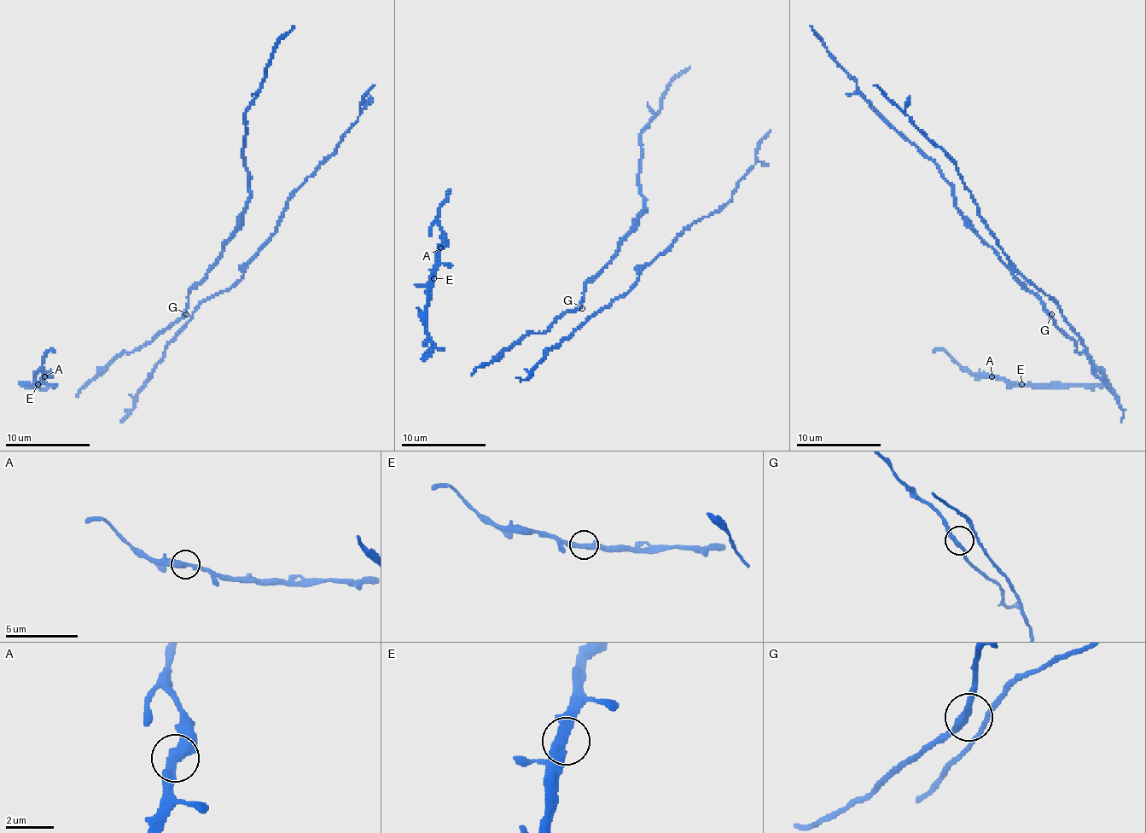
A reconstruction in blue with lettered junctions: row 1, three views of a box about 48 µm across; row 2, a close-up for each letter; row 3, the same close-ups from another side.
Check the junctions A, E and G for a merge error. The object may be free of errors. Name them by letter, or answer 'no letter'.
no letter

==

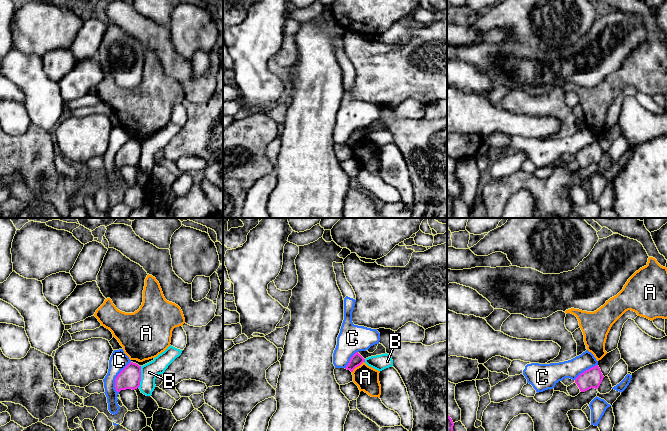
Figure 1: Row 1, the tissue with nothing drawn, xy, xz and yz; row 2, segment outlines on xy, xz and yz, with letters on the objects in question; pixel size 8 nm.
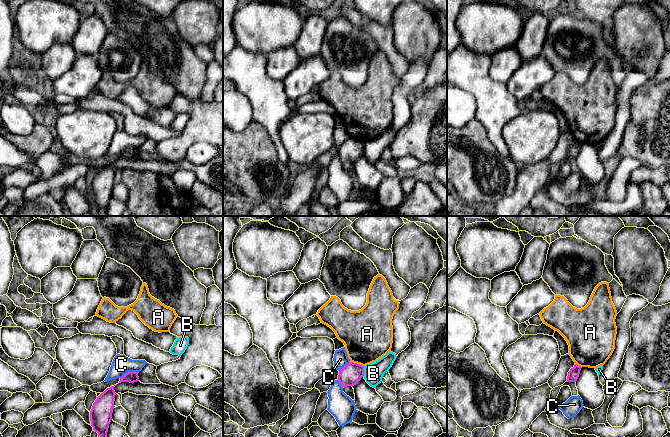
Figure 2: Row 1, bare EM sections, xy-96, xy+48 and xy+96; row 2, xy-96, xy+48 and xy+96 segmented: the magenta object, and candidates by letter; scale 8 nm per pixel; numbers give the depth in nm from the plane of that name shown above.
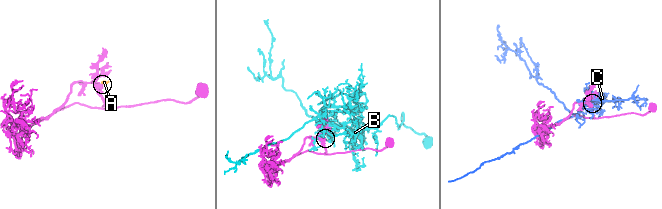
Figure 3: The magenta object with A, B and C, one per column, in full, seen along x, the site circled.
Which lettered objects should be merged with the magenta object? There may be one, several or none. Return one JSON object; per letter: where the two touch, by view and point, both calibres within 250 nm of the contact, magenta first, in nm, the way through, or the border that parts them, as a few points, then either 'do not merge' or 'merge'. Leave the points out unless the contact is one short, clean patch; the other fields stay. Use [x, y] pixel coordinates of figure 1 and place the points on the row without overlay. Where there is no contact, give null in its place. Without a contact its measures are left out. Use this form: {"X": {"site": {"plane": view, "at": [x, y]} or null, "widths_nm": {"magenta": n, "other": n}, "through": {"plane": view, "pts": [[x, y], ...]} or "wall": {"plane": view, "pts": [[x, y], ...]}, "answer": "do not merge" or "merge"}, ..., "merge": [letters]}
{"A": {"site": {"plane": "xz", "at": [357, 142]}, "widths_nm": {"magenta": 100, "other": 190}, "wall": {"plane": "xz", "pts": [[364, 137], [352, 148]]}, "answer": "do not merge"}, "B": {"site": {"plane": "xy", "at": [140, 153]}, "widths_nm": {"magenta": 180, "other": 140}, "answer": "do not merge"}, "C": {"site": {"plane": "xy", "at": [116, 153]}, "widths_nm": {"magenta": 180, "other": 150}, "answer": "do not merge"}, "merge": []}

* * *

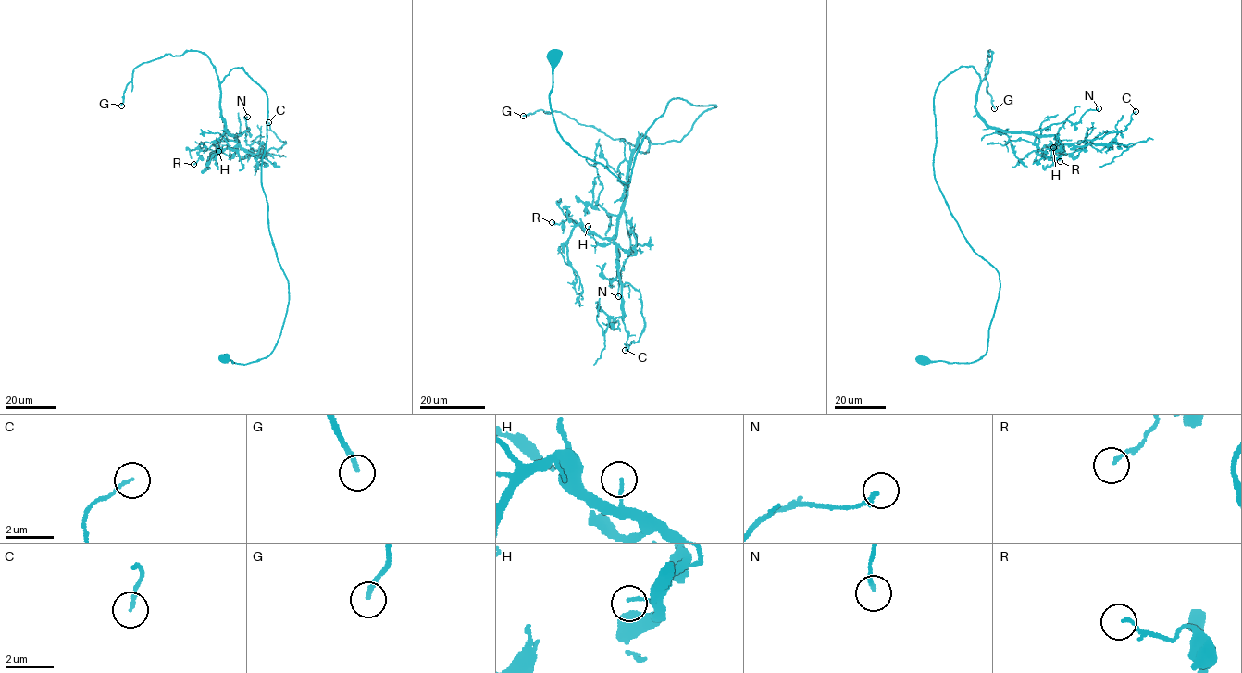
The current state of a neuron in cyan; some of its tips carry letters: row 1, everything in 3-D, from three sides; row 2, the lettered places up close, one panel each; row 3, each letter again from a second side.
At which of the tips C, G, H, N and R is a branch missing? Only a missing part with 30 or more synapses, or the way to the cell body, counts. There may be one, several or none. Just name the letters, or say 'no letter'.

How to complete this task -> Quote the lines above exactly, starting with the one that has "Figure 2: Row" and ending with the one that has "Figure 3: The"; drop the pictures and include nothing else.

Exercise answer ->
Figure 2: Row 1, bare EM sections, xy-96, xy+48 and xy+96; row 2, xy-96, xy+48 and xy+96 segmented: the magenta object, and candidates by letter; scale 8 nm per pixel; numbers give the depth in nm from the plane of that name shown above.
Figure 3: The magenta object with A, B and C, one per column, in full, seen along x, the site circled.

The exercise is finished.